В салоне машины за стеклом мне было видно широкоплечего бородатого мужчину, импозантного, про таких говорят, рядом сидела ухоженная блондинка. Оба были то ли удивлены, то ли недовольны, но блондинка точно была недовольна.
Вечность все длилась, хотя на деле все это происходило в мгновение, просто оно растягивалось, и во мне отпечатывалась каждая наносекунда происходящего.
Хлопнула дверца машины, мужской тяжелый бас сказал кому-то: «Сиди, я разберусь», потом теплые руки помогли мне подняться. Я взглянула на обладателя этих заботливых рук.
Да, это водитель, вблизи он кажется огромным, тяжелым. Дождь лил по нам обоим, по его дорогущему костюму, а он не обращал на это внимания, держал меня, пока я не встала на ноги, отвел на тротуар.

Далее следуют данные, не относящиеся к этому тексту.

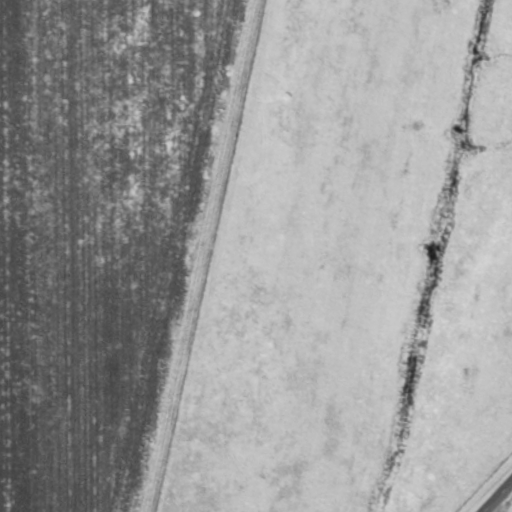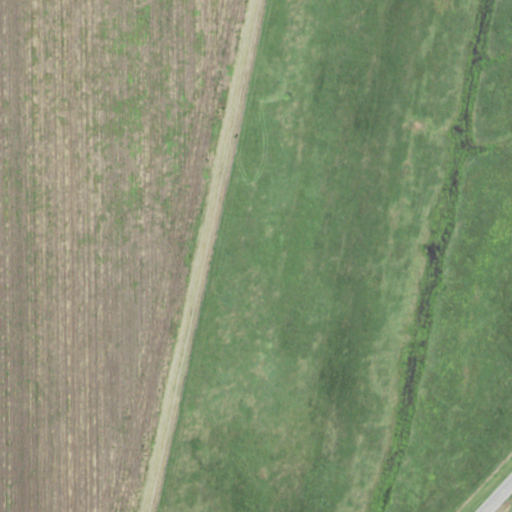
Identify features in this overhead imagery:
road: (494, 492)
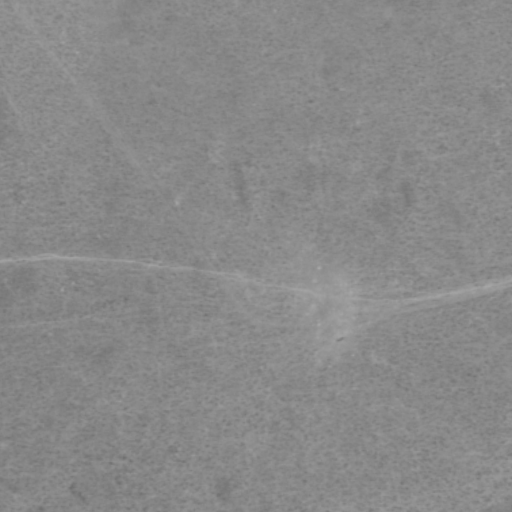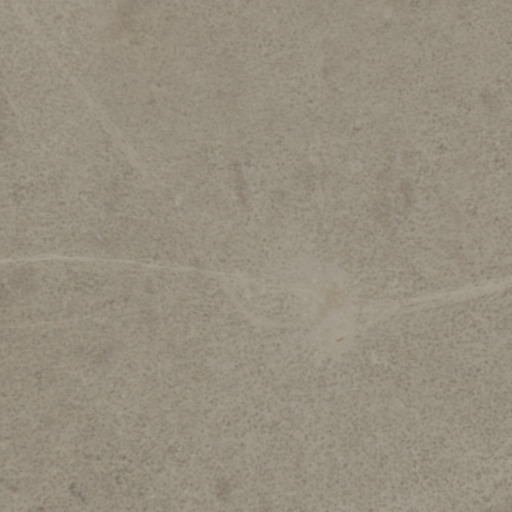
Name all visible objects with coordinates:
road: (211, 266)
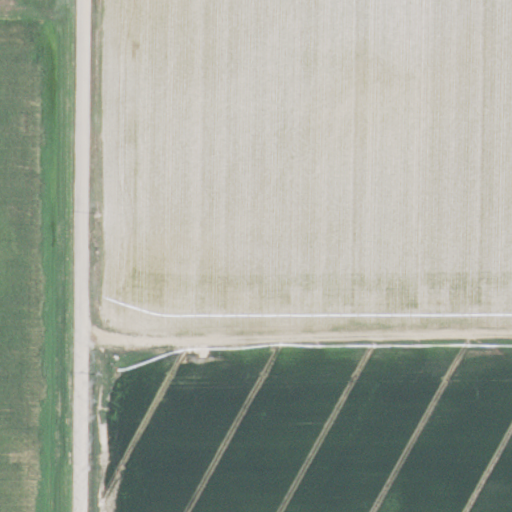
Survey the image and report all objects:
road: (81, 256)
road: (296, 335)
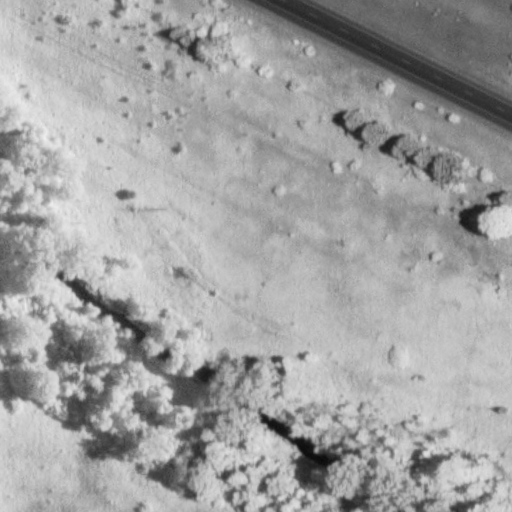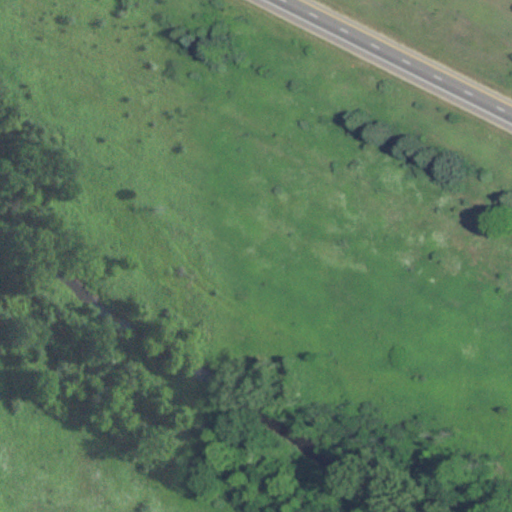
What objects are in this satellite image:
road: (395, 58)
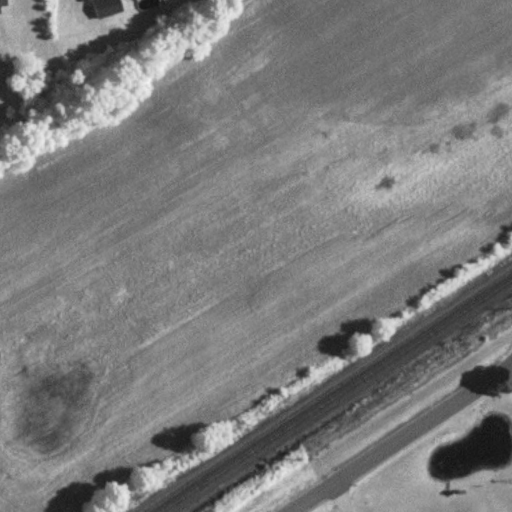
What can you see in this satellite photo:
building: (1, 3)
building: (106, 8)
building: (107, 8)
crop: (239, 224)
railway: (335, 395)
road: (405, 442)
road: (343, 499)
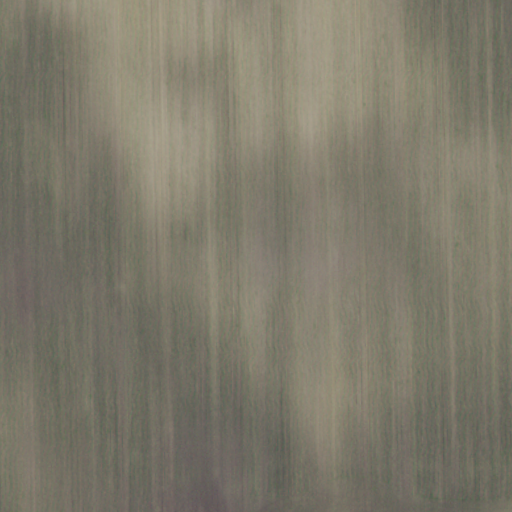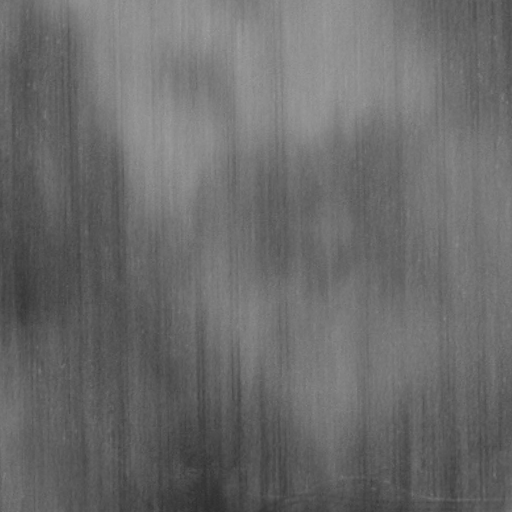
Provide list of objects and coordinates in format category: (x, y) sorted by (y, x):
crop: (256, 256)
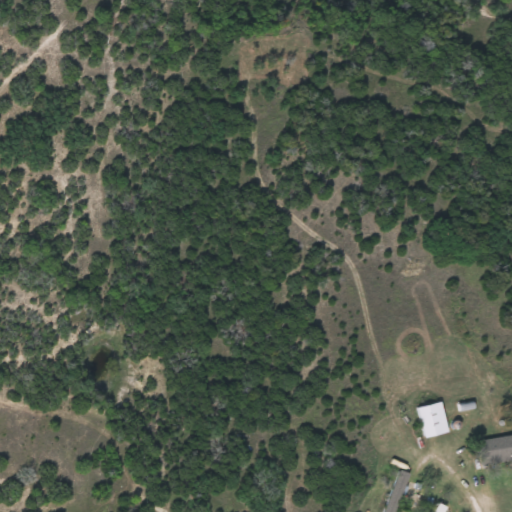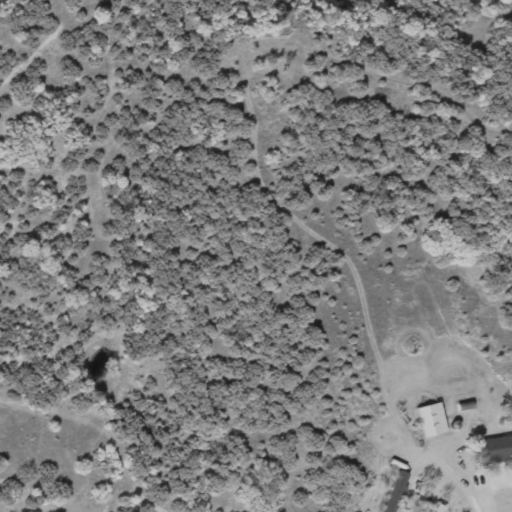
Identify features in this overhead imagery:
road: (481, 249)
building: (434, 419)
building: (496, 449)
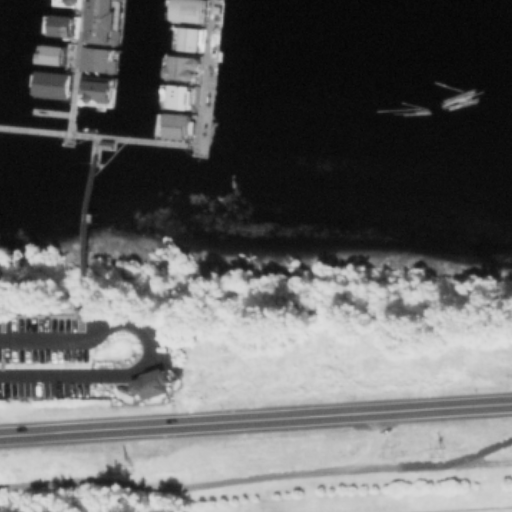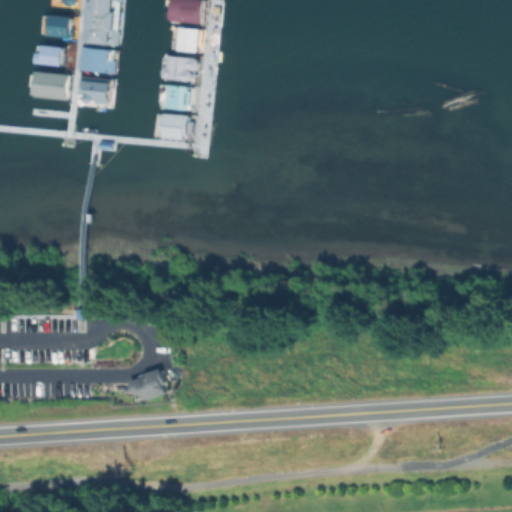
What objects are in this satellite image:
building: (188, 10)
building: (100, 20)
building: (61, 25)
building: (189, 38)
building: (49, 54)
building: (95, 59)
pier: (74, 65)
building: (178, 81)
building: (52, 83)
building: (103, 90)
building: (178, 125)
pier: (172, 140)
pier: (87, 224)
road: (147, 346)
building: (148, 384)
building: (152, 385)
road: (256, 419)
road: (258, 477)
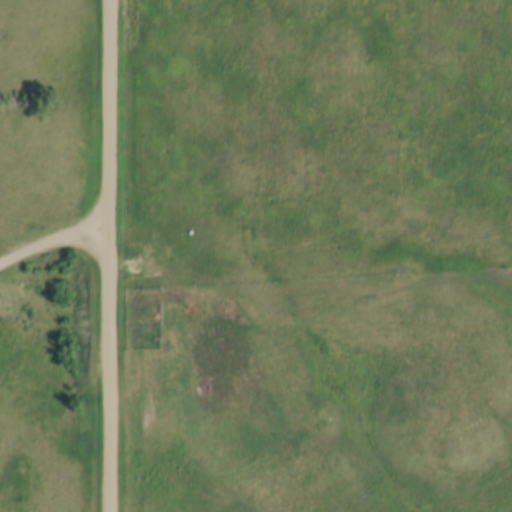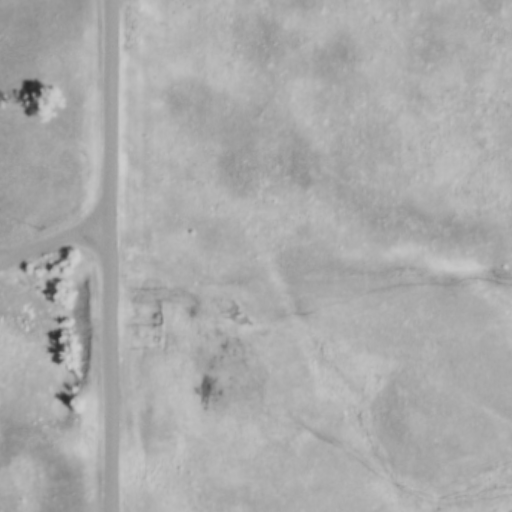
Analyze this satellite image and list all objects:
road: (51, 236)
road: (108, 256)
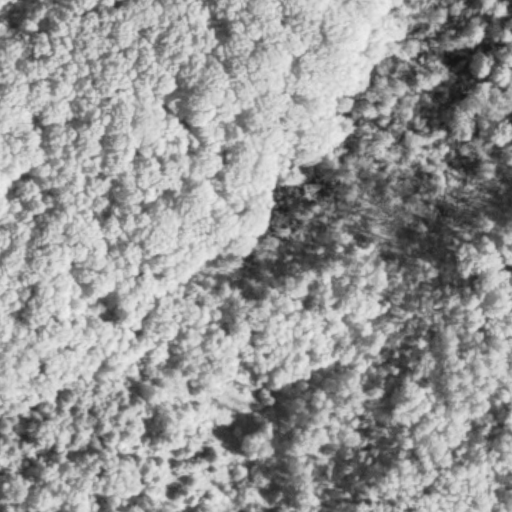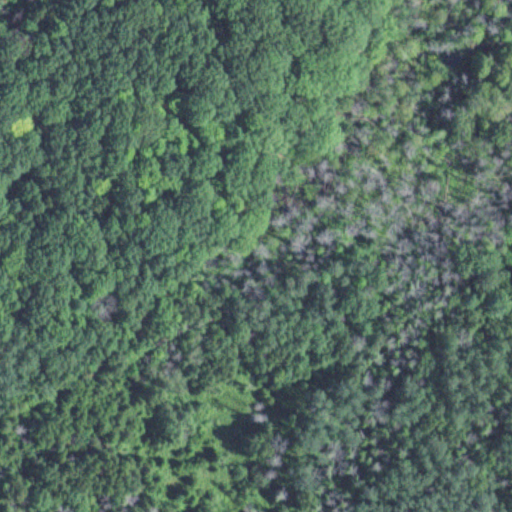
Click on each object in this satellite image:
road: (192, 173)
park: (255, 252)
road: (75, 441)
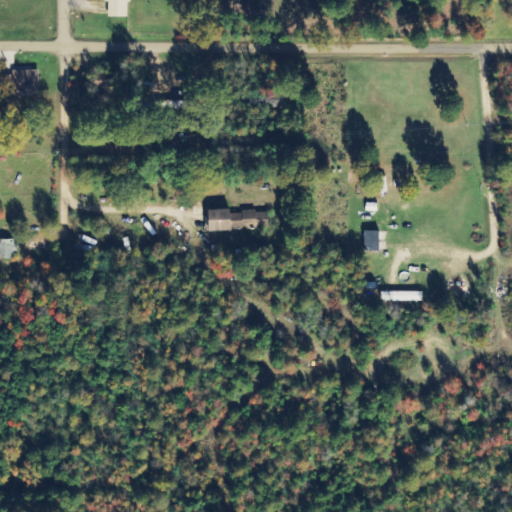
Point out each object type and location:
building: (117, 8)
road: (62, 23)
road: (256, 46)
building: (26, 83)
road: (192, 143)
building: (237, 221)
building: (372, 241)
building: (7, 249)
building: (401, 297)
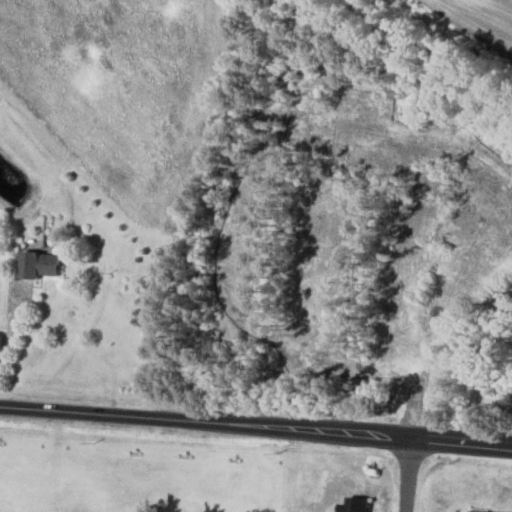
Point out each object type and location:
building: (38, 264)
road: (14, 317)
road: (256, 424)
road: (407, 474)
building: (354, 505)
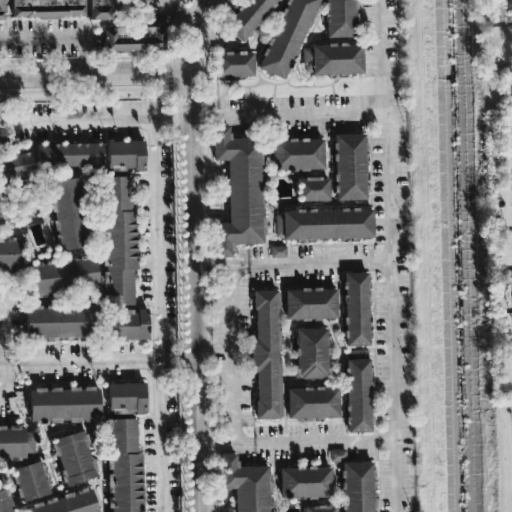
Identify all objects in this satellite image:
building: (141, 2)
building: (47, 8)
building: (101, 9)
road: (181, 14)
building: (245, 17)
building: (248, 17)
building: (334, 18)
building: (341, 18)
road: (200, 36)
building: (282, 37)
building: (287, 37)
building: (134, 38)
road: (61, 39)
building: (333, 59)
building: (333, 60)
building: (235, 64)
building: (229, 65)
road: (94, 75)
road: (285, 112)
road: (181, 116)
road: (161, 118)
building: (69, 154)
building: (297, 154)
building: (63, 155)
building: (125, 155)
building: (293, 155)
building: (120, 156)
road: (152, 164)
building: (15, 165)
building: (12, 167)
building: (345, 167)
building: (349, 167)
building: (313, 189)
building: (308, 190)
building: (234, 191)
building: (240, 191)
building: (64, 213)
building: (69, 213)
building: (324, 223)
building: (323, 225)
building: (119, 238)
building: (114, 241)
building: (278, 251)
building: (10, 252)
road: (390, 255)
river: (461, 255)
building: (7, 257)
building: (60, 275)
building: (58, 277)
road: (198, 292)
building: (310, 303)
building: (306, 305)
building: (356, 309)
building: (351, 311)
building: (53, 321)
building: (60, 321)
building: (130, 324)
building: (122, 325)
road: (229, 351)
road: (6, 352)
building: (307, 353)
building: (312, 353)
building: (266, 354)
building: (261, 358)
road: (83, 361)
road: (184, 361)
building: (358, 391)
building: (126, 397)
building: (354, 397)
building: (121, 399)
building: (312, 402)
building: (58, 404)
building: (64, 404)
building: (307, 405)
road: (160, 436)
road: (217, 439)
building: (16, 442)
building: (16, 443)
building: (338, 455)
building: (74, 457)
building: (69, 459)
building: (124, 467)
building: (120, 468)
building: (31, 480)
building: (26, 481)
building: (305, 482)
building: (300, 483)
building: (350, 483)
building: (247, 484)
building: (240, 485)
building: (358, 487)
building: (5, 500)
building: (67, 503)
building: (66, 504)
building: (1, 507)
building: (320, 508)
building: (316, 510)
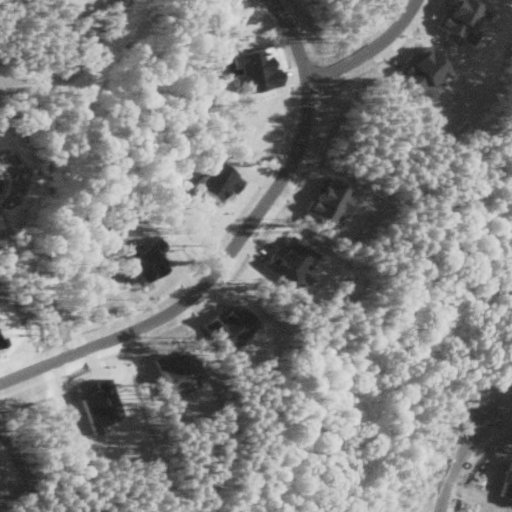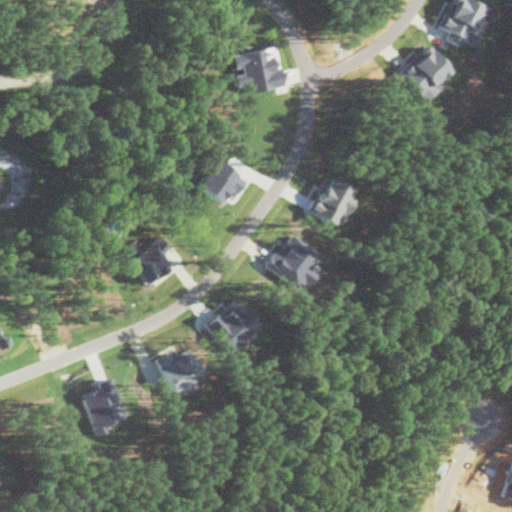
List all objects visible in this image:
building: (458, 20)
building: (459, 20)
road: (368, 49)
building: (253, 67)
building: (254, 68)
building: (421, 70)
building: (422, 71)
building: (216, 179)
building: (217, 180)
road: (232, 244)
building: (290, 259)
building: (291, 259)
building: (146, 261)
building: (146, 261)
building: (229, 324)
building: (229, 324)
building: (176, 369)
building: (99, 403)
building: (100, 404)
road: (459, 463)
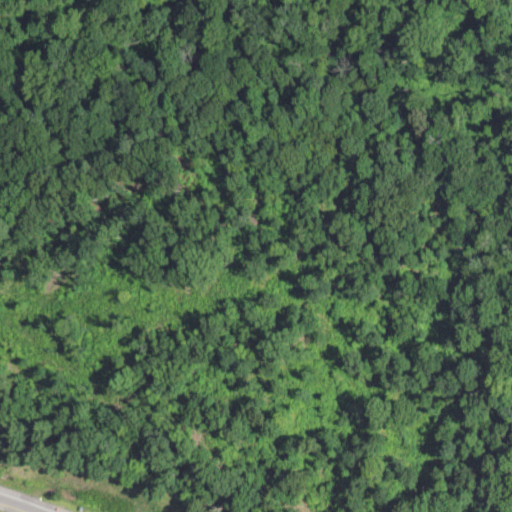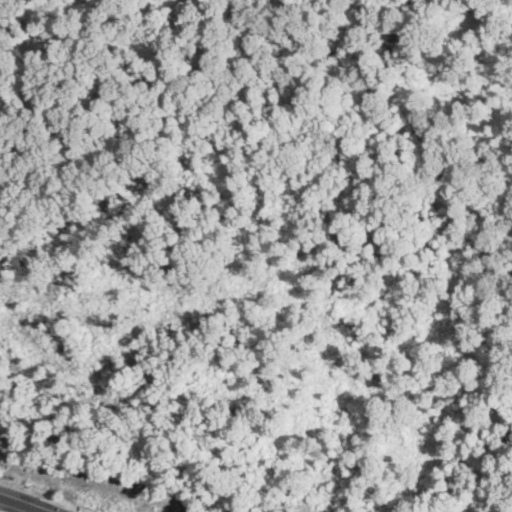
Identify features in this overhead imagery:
road: (21, 503)
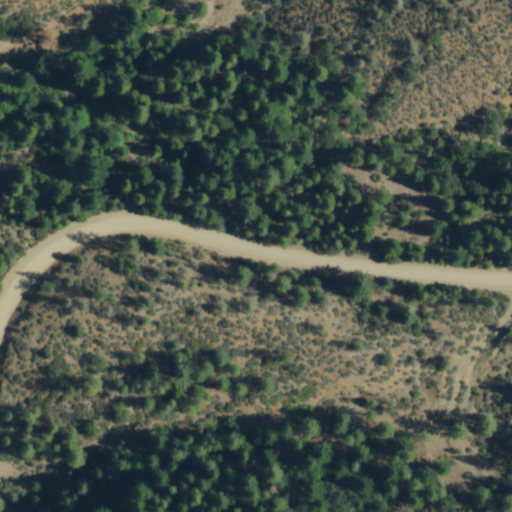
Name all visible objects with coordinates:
road: (239, 253)
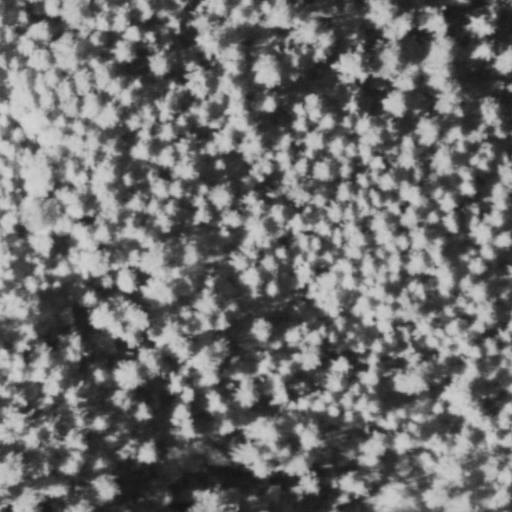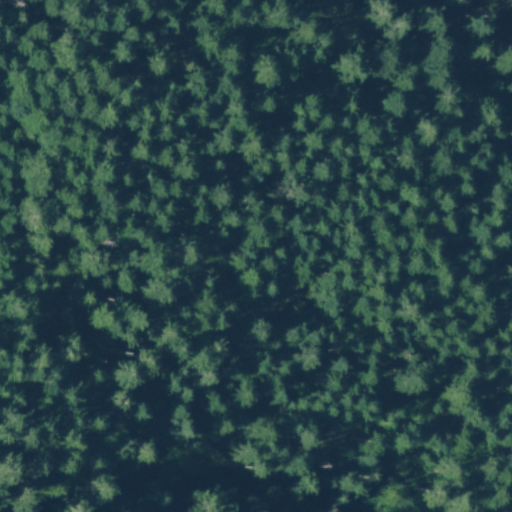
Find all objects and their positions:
road: (508, 258)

Он спрашивал, не довезти ли меня, я на все мотала головой, почему-то потеряла дар речи, в ушах, в голове шумел дождь, боль, обострившаяся от заботы чужого человека.
Я запомнила его раскосые, но при этом не узкие, глаза, какие-то звериные что ли.
Да что не так с этим днём, этим дождливым, обидным днём?! Словно попала в плохое кино. Реву сама, вместе со мной ревёт небо, будто пытается меня убедить, что рыдать у него точно получается лучше, чем у меня.
Я стояла на тротуаре, пытаясь успокоить бешено колотящееся сердце. Оно, пропустив удар, снова пыталось взять нормальный темп. Бахнул гром, рванула молния, и я снова побежала через пешеходный переход.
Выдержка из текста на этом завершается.